Agustus 2026 ditutup dengan rentetan serangan ransomware yang menyasar institusi pemerintah dan perusahaan besar lintas negara. Setidaknya ada tiga insiden besar yang menjadi sorotan.
ATF Amerika Serikat Kena “Major Incident”
Biro Alkohol, Tembakau, Senjata Api, dan Bahan Peledak (ATF) AS dikonfirmasi menjadi korban serangan ransomware. Departemen Kehakiman menetapkan insiden ini sebagai major incident setelah geng ransomware Qilin mengklaim bertanggung jawab. Serangan menimpa sistem komputer yang berdiri sendiri, namun data sensitif penegakan hukum — termasuk informasi target investigasi — dikhawatirkan terancam bocor. Investigasi internal kini berjalan untuk menilai dampak penuh terhadap operasional biro.
Tata Electronics: Data Apple dan Tesla Diduga Bocor
Di Asia, Tata Electronics mengonfirmasi insiden keamanan siber yang menimpa sejumlah sistemnya. Para peneliti keamanan melaporkan adanya grup ransomware yang mengaku membocorkan file dari perusahaan tersebut, termasuk data yang diduga terkait dengan rantai pasok Apple dan Tesla. Tata Electronics adalah salah satu pemasok utama komponen manufaktur, sehingga kebocoran semacam ini berpotensi berdampak pada ekosistem industri elektronik global.
Tiga Bandara Inggris Terkena Dampak 8,7 Juta Pelanggan
Sebelumnya, serangan ransomware terhadap tiga bandara di Inggris berujung pada kebocoran data yang memengaruhi sekitar 8,7 juta pelanggan.

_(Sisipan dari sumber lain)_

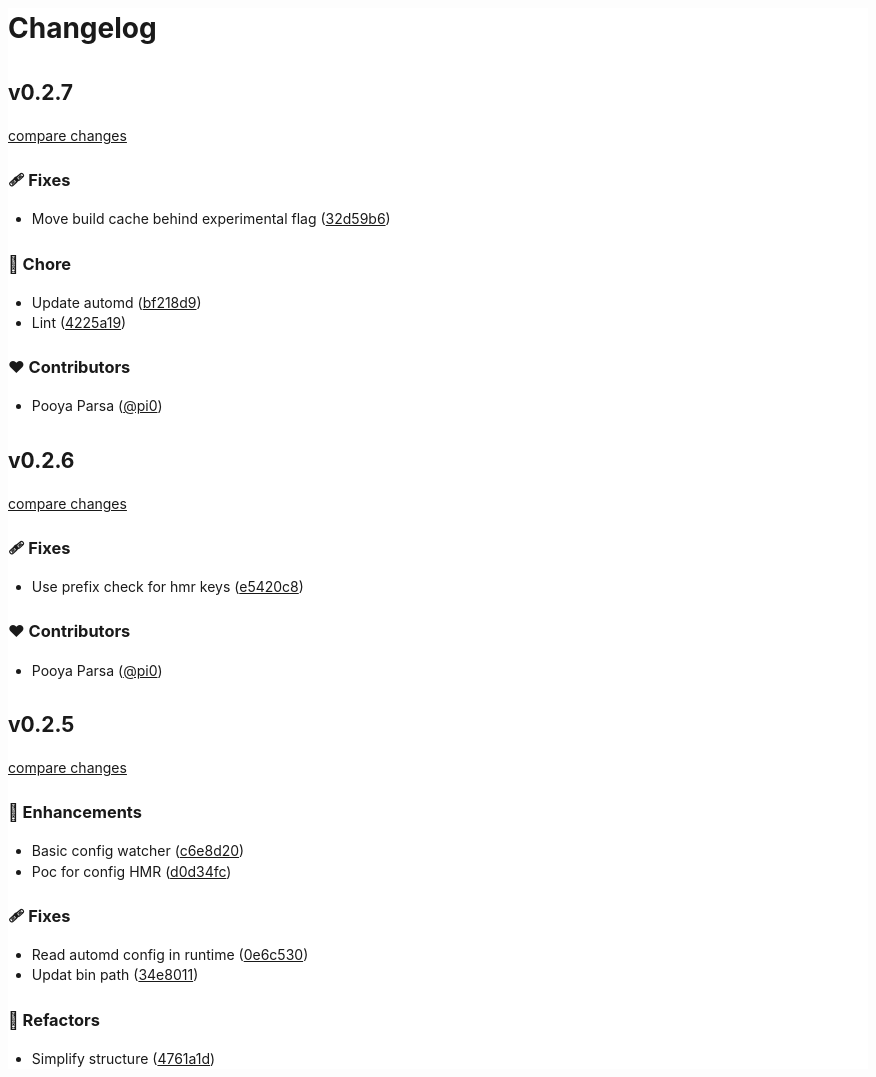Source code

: # Changelog


## v0.2.7

[compare changes](https://github.com/unjs/undocs/compare/v0.2.6...v0.2.7)

### 🩹 Fixes

- Move build cache behind experimental flag ([32d59b6](https://github.com/unjs/undocs/commit/32d59b6))

### 🏡 Chore

- Update automd ([bf218d9](https://github.com/unjs/undocs/commit/bf218d9))
- Lint ([4225a19](https://github.com/unjs/undocs/commit/4225a19))

### ❤️ Contributors

- Pooya Parsa ([@pi0](http://github.com/pi0))

## v0.2.6

[compare changes](https://github.com/unjs/undocs/compare/v0.2.5...v0.2.6)

### 🩹 Fixes

- Use prefix check for hmr keys ([e5420c8](https://github.com/unjs/undocs/commit/e5420c8))

### ❤️ Contributors

- Pooya Parsa ([@pi0](http://github.com/pi0))

## v0.2.5

[compare changes](https://github.com/unjs/undocs/compare/v0.2.4...v0.2.5)

### 🚀 Enhancements

- Basic config watcher ([c6e8d20](https://github.com/unjs/undocs/commit/c6e8d20))
- Poc for config HMR ([d0d34fc](https://github.com/unjs/undocs/commit/d0d34fc))

### 🩹 Fixes

- Read automd config in runtime ([0e6c530](https://github.com/unjs/undocs/commit/0e6c530))
- Updat bin path ([34e8011](https://github.com/unjs/undocs/commit/34e8011))

### 💅 Refactors

- Simplify structure ([4761a1d](https://github.com/unjs/undocs/commit/4761a1d))
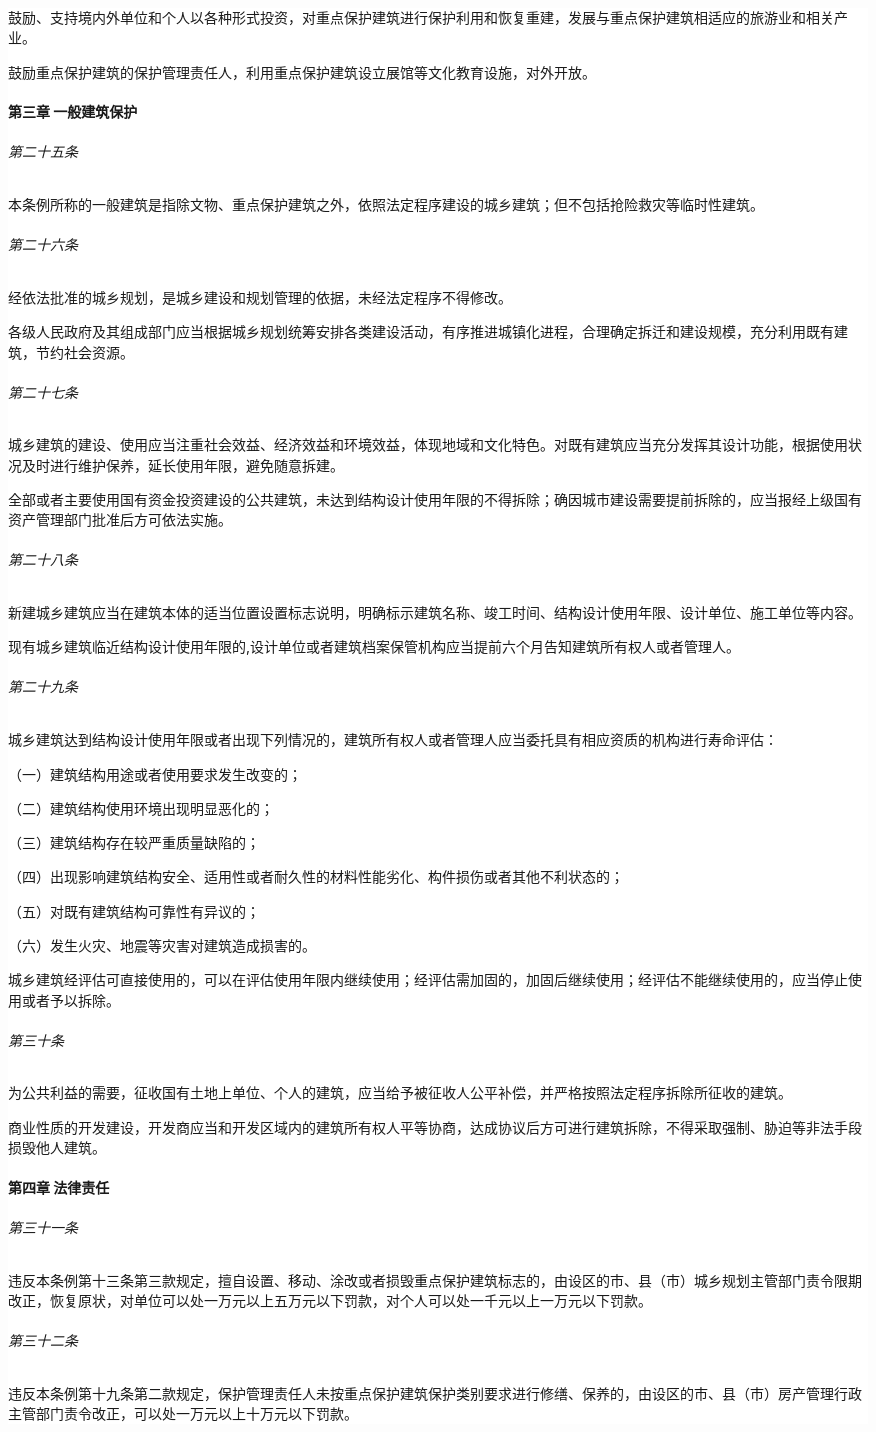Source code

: 鼓励、支持境内外单位和个人以各种形式投资，对重点保护建筑进行保护利用和恢复重建，发展与重点保护建筑相适应的旅游业和相关产业。

鼓励重点保护建筑的保护管理责任人，利用重点保护建筑设立展馆等文化教育设施，对外开放。

#### 第三章 一般建筑保护

###### 第二十五条

本条例所称的一般建筑是指除文物、重点保护建筑之外，依照法定程序建设的城乡建筑；但不包括抢险救灾等临时性建筑。

###### 第二十六条

经依法批准的城乡规划，是城乡建设和规划管理的依据，未经法定程序不得修改。

各级人民政府及其组成部门应当根据城乡规划统筹安排各类建设活动，有序推进城镇化进程，合理确定拆迁和建设规模，充分利用既有建筑，节约社会资源。

###### 第二十七条

城乡建筑的建设、使用应当注重社会效益、经济效益和环境效益，体现地域和文化特色。对既有建筑应当充分发挥其设计功能，根据使用状况及时进行维护保养，延长使用年限，避免随意拆建。

全部或者主要使用国有资金投资建设的公共建筑，未达到结构设计使用年限的不得拆除；确因城市建设需要提前拆除的，应当报经上级国有资产管理部门批准后方可依法实施。

###### 第二十八条

新建城乡建筑应当在建筑本体的适当位置设置标志说明，明确标示建筑名称、竣工时间、结构设计使用年限、设计单位、施工单位等内容。

现有城乡建筑临近结构设计使用年限的,设计单位或者建筑档案保管机构应当提前六个月告知建筑所有权人或者管理人。

###### 第二十九条

城乡建筑达到结构设计使用年限或者出现下列情况的，建筑所有权人或者管理人应当委托具有相应资质的机构进行寿命评估：

（一）建筑结构用途或者使用要求发生改变的；

（二）建筑结构使用环境出现明显恶化的；

（三）建筑结构存在较严重质量缺陷的；

（四）出现影响建筑结构安全、适用性或者耐久性的材料性能劣化、构件损伤或者其他不利状态的；

（五）对既有建筑结构可靠性有异议的；

（六）发生火灾、地震等灾害对建筑造成损害的。

城乡建筑经评估可直接使用的，可以在评估使用年限内继续使用；经评估需加固的，加固后继续使用；经评估不能继续使用的，应当停止使用或者予以拆除。

###### 第三十条

为公共利益的需要，征收国有土地上单位、个人的建筑，应当给予被征收人公平补偿，并严格按照法定程序拆除所征收的建筑。

商业性质的开发建设，开发商应当和开发区域内的建筑所有权人平等协商，达成协议后方可进行建筑拆除，不得采取强制、胁迫等非法手段损毁他人建筑。

#### 第四章 法律责任

###### 第三十一条

违反本条例第十三条第三款规定，擅自设置、移动、涂改或者损毁重点保护建筑标志的，由设区的市、县（市）城乡规划主管部门责令限期改正，恢复原状，对单位可以处一万元以上五万元以下罚款，对个人可以处一千元以上一万元以下罚款。

###### 第三十二条

违反本条例第十九条第二款规定，保护管理责任人未按重点保护建筑保护类别要求进行修缮、保养的，由设区的市、县（市）房产管理行政主管部门责令改正，可以处一万元以上十万元以下罚款。
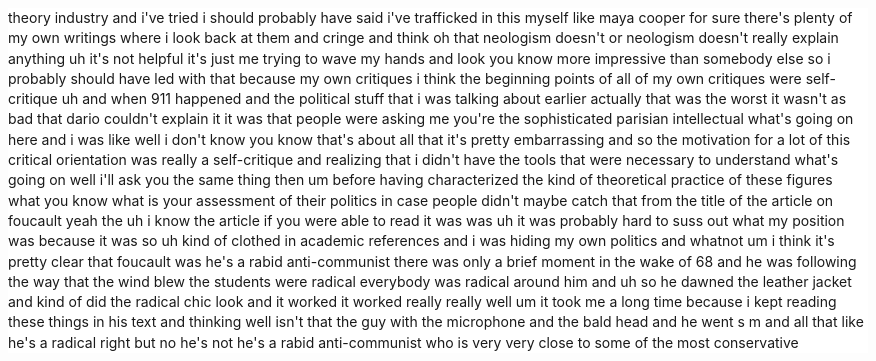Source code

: theory industry and i've tried i should
probably have said i've trafficked in
this myself like maya cooper
for sure there's plenty of my own
writings where i look back at them and
cringe and think oh that neologism
doesn't or neologism doesn't really
explain anything uh it's not helpful
it's just me trying to wave my hands and
look you know more impressive than
somebody else so i probably should have
led with that because my own critiques i
think the beginning points of all of my
own critiques were self-critique uh and
when 911 happened and the political
stuff that i was talking about earlier
actually that was the worst it wasn't as
bad that dario couldn't explain it it
was that people were asking me you're
the sophisticated parisian intellectual
what's going on here and i was like well
i don't know you know
that's about all that it's pretty
embarrassing
and so
the motivation for a lot of this
critical orientation was really a
self-critique and realizing that i
didn't have the tools that were
necessary to understand what's going on
well i'll ask you the same thing then um
before having characterized the kind of
theoretical practice of these figures
what you know what is your assessment of
their politics in case people didn't
maybe catch that from the title of the
article on foucault
yeah the
uh
i know the article if you were able to
read it was was uh it was probably hard
to suss out what my
position was because it was so uh kind
of
clothed in academic references and i was
hiding my own politics and whatnot um i
think it's pretty clear that foucault
was he's a rabid anti-communist
there was only a brief moment in the
wake of 68 and he was following the way
that the wind blew the students were
radical everybody was radical around him
and
uh so he dawned the leather jacket and
kind of did the radical chic look and it
worked it worked really really well um
it took me a long time because i kept
reading these things in his text and
thinking well isn't that the guy with
the microphone and the bald head and he
went s m and all that like he's a
radical right but no he's not he's a
rabid anti-communist who is very very
close to some of the most conservative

Insiden ini menunjukkan bahwa infrastruktur kritikal — seperti transportasi udara — tetap menjadi sasaran empuk karena mengelola data pribadi dalam skala masif.
Pelajaran
Pola serangan kali ini menegaskan: organisasi mana pun, dari biro federal hingga pemasok manufaktur, bisa menjadi target. Strategi zero trust, backup yang teruji, dan rencana respons insiden yang cepat bukan lagi opsional — melainkan kebutuhan dasar di era ransomware yang semakin agresif.